4.According to the well-established case law of the Committee, States parties are obliged not to deport persons from their territory when there are substantial grounds for believing that there is a real risk of irreparable harm, such as that contemplated by articles 6 and 7 of the Covenant, either in the country to which removal is to be effected or in any country to which the person may subsequently be removed. Not every exposure to personal hardship in a country of removal would, however, fall within the scope of the removing State’s obligations as regards non-refoulement.

5.With the possible exceptions of those individuals who face special hardship due to their particular situation of vulnerability, which renders their plight exceptionally harsh and irreparable in nature, poor living conditions and difficulties in accessing the social services available do not constitute in themselves grounds for non-refoulement. A contrary interpretation, recognizing all individuals facing poverty and limited social assistance as potential victims of article 7 of the Covenant, has little support in the case law of the Committee or in State practice, and would extend the protection of article 7 and the non-refoulement principle (which are absolute in nature) to breaking point.

6.Although we support the Views adopted by the Committee in Jasin v . Denmark, the facts in that case were significantly different from the facts of the present case and do not warrant the same legal conclusion. In Jasin v. Denmark, the author was in a particularly vulnerable situation, which made it nearly impossible for her to confront the exceptional hardships expected were she to be deported to Italy: a single mother of three small children, having to contend with her own health problems, who had lost her immigration status in Italy and whom the Italian welfare system had demonstrably failed to assist. Under these exceptional circumstances, the Committee was of the view that, without specific assurances of social assistance, Italy could not be considered a “safe country” of removal for the author and her children (raising, as a result, the possibility of de facto refoulement from Italy to her country of origin).

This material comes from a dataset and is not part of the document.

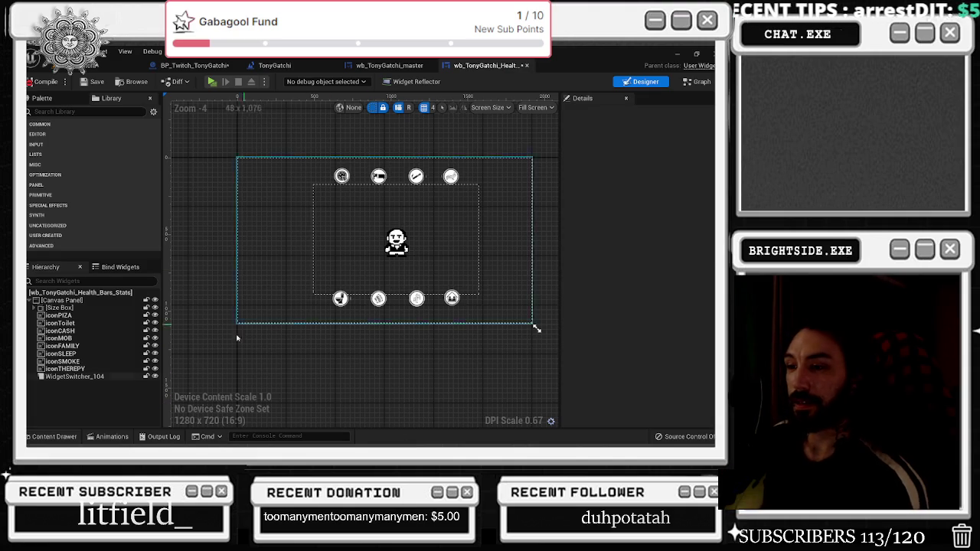
{"action": "left_click", "coordinate": [50, 436]}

7.In the present case, it is not disputed that the author, who has one child, enjoys subsidiary protection and is entitled to receive social assistance in Italy. She does not have any health issues and may also lawfully work to support herself and her son. The facts of the present case also suggest that, unlike in the case of Jasin v. Denmark, there has been no demonstrable failure by the Italian authorities to attend to the social or medical needs of the author: she received a housing solution and had access to medical care (see paragraph 2.2 above).

8.Although we consider that deportation to Italy may put the author in a more difficult situation than the one confronting her and her son in Denmark, we do not have before us information suggesting that their plight is different in nature to that of many other asylum seekers who have arrived in Europe in recent years. Nor are we in a position to hold, on the basis of the information before us, that the difficulties to which the author would be exposed upon deportation could be expected to reach the exceptional level of harshness and irreparability that would result in a violation of article 7 of the Covenant. The author’s lack of education does not change this conclusion, as there is no reason to believe that she was unable to obtain assistance in Italy in the past because of this reason, or that access to social services in Italy requires asylum seekers to possess a certain level of education.

9.Under these circumstances, we cannot conclude that the decision of the Danish authorities to deport the author and her son to Italy was arbitrary or amounted to a manifest error or denial of justice that would entail a violation of article 7 of the Covenant by Denmark. Thus, although we regret the decision of the Danish authorities not to seek individual assurances from Italy prior to the deportation of the author, we do not consider such a failure to violate article 7 of the Covenant.